Earlier, one of the sisters Hemalatha Prasad climbed up to the top floor of the multi-storeyed premises and threatened to commit suicide if the police or Ashram Trust authorities evicted them from the quarters.
However, police managed to bring her down.
The dispute between the sisters and the Ashram Trust can be traced back to 2002 when the ashram took disciplinary action against Hemalata Prasad for misconduct after an inquiry by a retired District Judge appointed by Madras High Court.
Ashram sources told PTI that the sisters had levelled serious charges of sexual abuse against many inmates of the ashram and also filed complaints before National Commission for Women in 2004.
The Commission after inquiry found that the allegations by the sisters were false and that they were malicious in nature. The sisters also complained to National Human Rights Commission, which after independent enquiry found that their complaints were false.

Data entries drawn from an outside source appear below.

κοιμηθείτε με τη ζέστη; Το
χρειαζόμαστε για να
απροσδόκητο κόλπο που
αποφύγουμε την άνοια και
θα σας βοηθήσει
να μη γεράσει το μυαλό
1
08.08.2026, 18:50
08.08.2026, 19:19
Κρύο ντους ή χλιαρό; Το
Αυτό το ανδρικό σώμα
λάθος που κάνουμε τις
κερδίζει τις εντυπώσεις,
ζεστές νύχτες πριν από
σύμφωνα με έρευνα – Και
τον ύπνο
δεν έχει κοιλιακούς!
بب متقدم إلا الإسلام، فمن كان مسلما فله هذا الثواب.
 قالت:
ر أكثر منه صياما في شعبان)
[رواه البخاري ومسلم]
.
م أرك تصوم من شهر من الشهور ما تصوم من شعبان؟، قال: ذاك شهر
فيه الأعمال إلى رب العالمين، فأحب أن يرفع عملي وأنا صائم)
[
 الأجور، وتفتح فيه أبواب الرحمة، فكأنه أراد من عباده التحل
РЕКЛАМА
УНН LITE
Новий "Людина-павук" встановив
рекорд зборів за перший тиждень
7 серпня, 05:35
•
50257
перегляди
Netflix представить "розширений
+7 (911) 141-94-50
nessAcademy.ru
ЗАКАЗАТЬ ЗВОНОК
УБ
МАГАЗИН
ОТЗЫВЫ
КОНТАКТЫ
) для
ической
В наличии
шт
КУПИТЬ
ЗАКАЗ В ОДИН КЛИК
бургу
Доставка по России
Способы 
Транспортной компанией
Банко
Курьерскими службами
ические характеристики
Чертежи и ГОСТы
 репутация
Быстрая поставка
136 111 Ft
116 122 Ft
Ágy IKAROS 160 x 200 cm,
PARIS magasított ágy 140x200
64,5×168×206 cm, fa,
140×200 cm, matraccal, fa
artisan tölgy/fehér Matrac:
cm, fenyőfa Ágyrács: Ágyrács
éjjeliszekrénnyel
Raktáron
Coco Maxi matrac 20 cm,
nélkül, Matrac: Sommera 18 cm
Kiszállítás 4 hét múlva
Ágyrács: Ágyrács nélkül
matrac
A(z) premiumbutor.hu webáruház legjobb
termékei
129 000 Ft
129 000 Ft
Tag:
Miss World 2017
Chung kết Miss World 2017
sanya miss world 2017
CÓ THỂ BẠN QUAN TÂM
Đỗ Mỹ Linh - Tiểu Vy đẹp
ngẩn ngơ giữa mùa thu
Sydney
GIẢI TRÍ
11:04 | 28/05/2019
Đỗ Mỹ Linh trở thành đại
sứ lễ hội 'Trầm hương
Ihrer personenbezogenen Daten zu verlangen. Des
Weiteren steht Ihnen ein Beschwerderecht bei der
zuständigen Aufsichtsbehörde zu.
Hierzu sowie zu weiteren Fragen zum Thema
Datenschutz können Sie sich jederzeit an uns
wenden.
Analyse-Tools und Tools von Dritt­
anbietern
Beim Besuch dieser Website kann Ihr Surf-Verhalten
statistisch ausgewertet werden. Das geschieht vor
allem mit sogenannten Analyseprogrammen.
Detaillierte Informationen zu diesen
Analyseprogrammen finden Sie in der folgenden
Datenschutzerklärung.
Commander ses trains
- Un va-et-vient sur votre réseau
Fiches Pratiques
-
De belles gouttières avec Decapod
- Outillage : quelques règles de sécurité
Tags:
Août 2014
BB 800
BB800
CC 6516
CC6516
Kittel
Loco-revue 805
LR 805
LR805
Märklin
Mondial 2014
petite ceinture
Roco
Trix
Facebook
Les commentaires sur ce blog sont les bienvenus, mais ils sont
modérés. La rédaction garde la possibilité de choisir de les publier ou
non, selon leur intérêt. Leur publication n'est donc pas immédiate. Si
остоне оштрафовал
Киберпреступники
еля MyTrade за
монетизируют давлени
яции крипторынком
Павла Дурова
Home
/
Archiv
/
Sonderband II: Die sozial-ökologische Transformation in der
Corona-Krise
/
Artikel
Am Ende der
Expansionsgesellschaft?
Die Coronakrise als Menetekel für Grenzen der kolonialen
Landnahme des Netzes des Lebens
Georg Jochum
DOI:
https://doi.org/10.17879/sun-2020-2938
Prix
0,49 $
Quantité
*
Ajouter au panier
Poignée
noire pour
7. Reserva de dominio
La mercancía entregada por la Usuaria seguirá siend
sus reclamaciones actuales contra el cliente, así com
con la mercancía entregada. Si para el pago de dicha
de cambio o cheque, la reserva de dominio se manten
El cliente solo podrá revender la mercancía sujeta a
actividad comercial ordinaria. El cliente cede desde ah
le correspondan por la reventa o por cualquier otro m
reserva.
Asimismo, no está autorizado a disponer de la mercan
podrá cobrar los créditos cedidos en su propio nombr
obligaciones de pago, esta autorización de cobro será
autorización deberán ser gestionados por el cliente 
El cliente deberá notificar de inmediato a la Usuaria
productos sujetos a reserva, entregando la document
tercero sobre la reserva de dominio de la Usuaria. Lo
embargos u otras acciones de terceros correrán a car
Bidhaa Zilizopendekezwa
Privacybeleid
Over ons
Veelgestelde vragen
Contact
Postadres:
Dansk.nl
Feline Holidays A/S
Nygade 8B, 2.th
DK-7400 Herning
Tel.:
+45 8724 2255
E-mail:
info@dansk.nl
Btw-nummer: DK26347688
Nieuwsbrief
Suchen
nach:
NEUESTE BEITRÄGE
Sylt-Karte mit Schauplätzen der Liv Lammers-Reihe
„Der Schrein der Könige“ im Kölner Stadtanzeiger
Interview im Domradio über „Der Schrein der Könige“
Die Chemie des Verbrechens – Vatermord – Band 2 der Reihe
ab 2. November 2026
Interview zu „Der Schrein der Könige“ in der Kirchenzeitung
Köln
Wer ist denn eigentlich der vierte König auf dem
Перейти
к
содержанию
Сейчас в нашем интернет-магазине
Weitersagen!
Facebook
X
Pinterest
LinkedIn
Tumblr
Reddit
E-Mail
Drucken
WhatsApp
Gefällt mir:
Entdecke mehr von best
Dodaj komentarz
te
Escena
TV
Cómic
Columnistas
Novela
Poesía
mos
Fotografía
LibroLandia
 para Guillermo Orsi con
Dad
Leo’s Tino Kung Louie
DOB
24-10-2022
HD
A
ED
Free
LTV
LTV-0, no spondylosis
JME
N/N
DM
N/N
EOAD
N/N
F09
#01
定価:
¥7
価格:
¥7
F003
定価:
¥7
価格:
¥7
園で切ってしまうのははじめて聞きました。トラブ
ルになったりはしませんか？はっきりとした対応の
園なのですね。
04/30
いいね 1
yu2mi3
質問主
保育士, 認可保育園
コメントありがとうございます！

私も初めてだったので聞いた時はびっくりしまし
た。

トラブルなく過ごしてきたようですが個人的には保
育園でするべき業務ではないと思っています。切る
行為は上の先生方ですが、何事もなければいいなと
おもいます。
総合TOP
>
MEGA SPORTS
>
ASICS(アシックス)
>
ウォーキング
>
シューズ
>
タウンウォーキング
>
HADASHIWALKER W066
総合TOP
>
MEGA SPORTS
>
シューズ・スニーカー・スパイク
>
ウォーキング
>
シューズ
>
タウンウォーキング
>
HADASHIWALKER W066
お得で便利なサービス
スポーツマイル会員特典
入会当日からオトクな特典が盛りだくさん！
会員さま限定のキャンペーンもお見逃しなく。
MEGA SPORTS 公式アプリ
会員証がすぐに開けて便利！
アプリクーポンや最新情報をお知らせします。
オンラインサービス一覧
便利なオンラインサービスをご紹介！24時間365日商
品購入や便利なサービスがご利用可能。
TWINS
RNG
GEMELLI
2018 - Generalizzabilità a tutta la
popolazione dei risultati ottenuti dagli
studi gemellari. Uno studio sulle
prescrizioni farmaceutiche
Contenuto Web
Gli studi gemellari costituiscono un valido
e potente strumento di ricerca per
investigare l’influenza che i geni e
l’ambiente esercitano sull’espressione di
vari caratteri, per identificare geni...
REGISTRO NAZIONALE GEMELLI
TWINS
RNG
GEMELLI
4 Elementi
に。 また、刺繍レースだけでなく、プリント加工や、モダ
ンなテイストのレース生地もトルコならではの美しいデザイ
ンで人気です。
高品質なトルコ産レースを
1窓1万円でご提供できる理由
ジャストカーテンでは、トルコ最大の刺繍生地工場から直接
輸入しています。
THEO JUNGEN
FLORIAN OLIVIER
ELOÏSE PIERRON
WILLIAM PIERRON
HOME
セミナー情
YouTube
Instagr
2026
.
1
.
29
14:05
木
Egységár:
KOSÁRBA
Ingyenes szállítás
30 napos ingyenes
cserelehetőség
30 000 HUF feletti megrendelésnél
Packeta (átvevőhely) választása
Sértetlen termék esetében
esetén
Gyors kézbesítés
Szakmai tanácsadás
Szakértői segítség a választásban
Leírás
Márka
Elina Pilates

The sisters then moved a local court objecting to the disciplinary action. The court directed the Trust not to deny ashram's facilities to the sisters, following which the ashram management moved Madras High Court against the order.
The High Court directed the sisters to leave the ashram by September 2, 2012 and asked them to arrange for their own accommodation outside the ashram.
The sisters then moved the Supreme Court challenging the order.
The Supreme Court in its order in April, 2014, directed the women to vacate the ashram by July 31.
They did not, however, leave the premises, following which the Apex Court issued orders on December 9 on a contempt petition filed by the ashram management, directing the women to vacate the premises within a week failing which the jurisdictional police should evict them.
A police team took the sisters to the All Women Police Station after a heated argument with them, Police Inspector Zinda said.